Guerra e inflazione sono i temi che dominano le Considerazioni Finali del Governatore della Banca d’Italia in questo difficile 2022. Ma i toni di fondo non sono poi così cupi e bisogna dire che l’inflazione è un problema maggiore rispetto alla guerra, naturalmente solo sotto il profilo strettamente economico e finché si mantiene nei termini attuali. Il conflitto sta generando soprattutto maggiore incertezza sulle aspettative e distorsioni nelle catene distributive, senza ancora un impatto immediato e diretto sui livelli di produzione nel nostro Paese.

Paradossalmente, la nuova suddivisione in blocchi del pianeta potrebbe aprire alle nostre imprese nuovi spazi in mercati non più presidiati o meno presidiati da altri fornitori internazionali. Ma è l’inflazione che perturba di più lo svolgimento dei sistemi economici. Inizialmente sottovalutata, oggi si sta manifestando con una virulenza commisurata alla dimensione ingente dell’espansione monetaria degli anni scorsi. In Europa ha raggiunto il massimo storico da quando esiste l’Euro superando l’8%, in Italia è prossima al 7,5%. A preoccupare di più è la cosiddetta componente strutturale, quella depurata da fattori contingenti come il basso livello dei prezzi degli anni scorsi o l’impennata, forse temporanea dei prezzi dell’energia. Oggi l’inflazione strutturale, quella che dobbiamo aspettarci nel medio periodo, è sopra il 3%.

Il contrasto all’inflazione è la politica monetaria restrittiva: aumento dei tassi di interesse e rallentamento dell’immissione di nuova moneta. La Bce ha già avviato questo percorso e adesso è pronta a graduali aumenti dei tassi di interesse. Visco auspicherebbe una traiettoria più lenta rispetto a quella impressa dalla presidente Lagarde, sia perché siamo su livelli di crescita più bassi sia perché abbiamo ancora l’incombente debito pubblico.

Già, il debito pubblico. Il Governatore si compiace che il rapporto con il Pil sia ben 10 punti inferiore alle aspettative, ma si colloca pur sempre al 150% del prodotto annuale.
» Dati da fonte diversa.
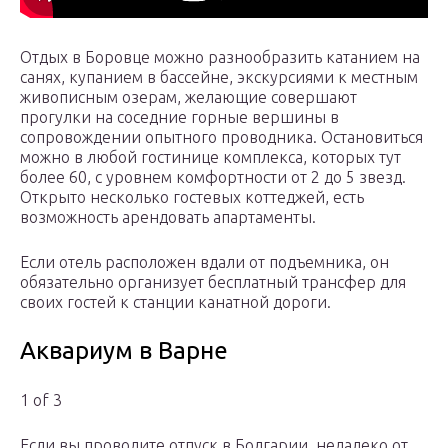
Отдых в Боровце можно разнообразить катанием на
санях, купанием в бассейне, экскурсиями к местным
живописным озерам, желающие совершают
прогулки на соседние горные вершины в
сопровождении опытного проводника. Остановиться
можно в любой гостинице комплекса, которых тут
более 60, с уровнем комфортности от 2 до 5 звезд.
Открыто несколько гостевых коттеджей, есть
возможность арендовать апартаменты.
Если отель расположен вдали от подъемника, он
обязательно организует бесплатный трансфер для
своих гостей к станции канатной дороги.
Аквариум в Варне
1 of 3
Если вы проводите отпуск в Болгарии, недалеко от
Ogni aumento dei tassi di interesse comporta un costo crescente del finanziamento. I mercati incominciano ad accorgersene e lo spread con i titoli tedeschi, di cui ci eravamo quasi dimenticati, ritorna in area 200 punti.
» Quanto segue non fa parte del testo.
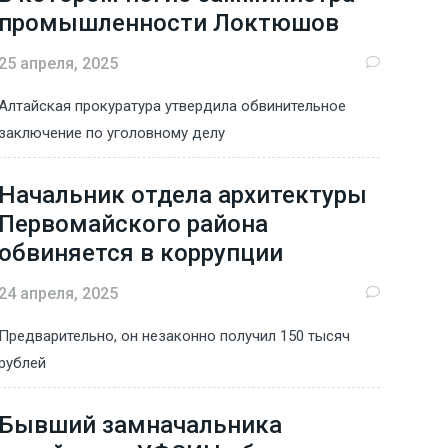
промышленности Локтюшов
25 апреля, 2025
Алтайская прокуратура утвердила обвинительное
заключение по уголовному делу
Начальник отдела архитектуры
Первомайского района
обвиняется в коррупции
24 апреля, 2025
Предварительно, он незаконно получил 150 тысяч
рублей
Бывший замначальника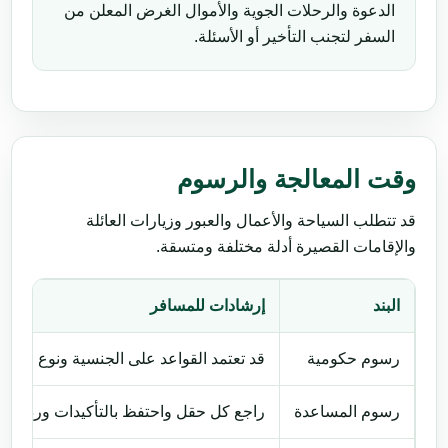
الدعوة والرحلات الجوية والأموال الغرض المعلن من
السفر لتجنب التأخير أو الأسئلة.
وقت المعالجة والرسوم
قد تتطلب السياحة والأعمال والعبور وزيارات العائلة
والإقامات القصيرة أدلة مختلفة ومتسقة.
البند
إرشادات للمسافر
رسوم حكومية
قد تعتمد القواعد على الجنسية ونوع جواز ا
رسوم المساعدة
راجع كل حقل واحتفظ بالتأكيدات ورد بسرعة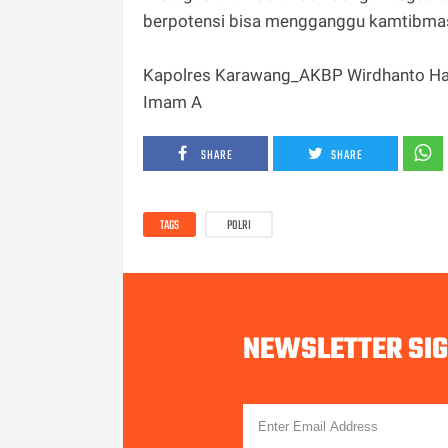
berpotensi bisa mengganggu kamtibmas,"
Kapolres Karawang_AKBP Wirdhanto H
Imam A
SHARE
SHARE
TAGS
POLRI
NEWSLETTER SI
In apertura parlavo di toni meno cupi del previsto perché Visco inserisce una riflessione di più ampio respiro sugli ultimi trent’anni, osservando come dal 1990 l’apertura degli scambi internazionali e il progresso tecnologico abbiano prodotto un’espansione senza precedenti, sia in termini di prodotto mondiale, più che raddoppiato, sia aumentando il tenore di vita anche di aree periferiche del mondo e riducendo il numero di persone in condizioni di povertà estrema da quasi 2 miliardi a meno di 700 milioni. È un’osservazione incoraggiante, perché dice che la strada è giusta: l’apertura del commercio internazionale, lo scambio e la collaborazione fra Paesi del mondo, gli investimenti in tecnologia di tutti i tipi accrescono il benessere di tutti, anche e soprattutto di chi è più in difficoltà. A questi impegni oggi si aggiunge la sfida della transizione ecologica. È questa traiettoria di lungo periodo che la guerra rischia di interrompere o di deviare. Formare nuovi blocchi che separano il mondo non porta beneficio a nessuno, ostacolare gli scambi fra le aree del pianeta frena la crescita di tutti, riporta indietro le lancette dell’orologio del tempo a periodi meno fecondi. Visco chiude citando Einaudi, uno dei pochi veri liberali che abbiamo avuto nel nostro Paese, il quale dimostrava che «libertà di scambi economici vuol dire pace». Dobbiamo lavorare per la pace (anche) per sostenere lo sviluppo economico.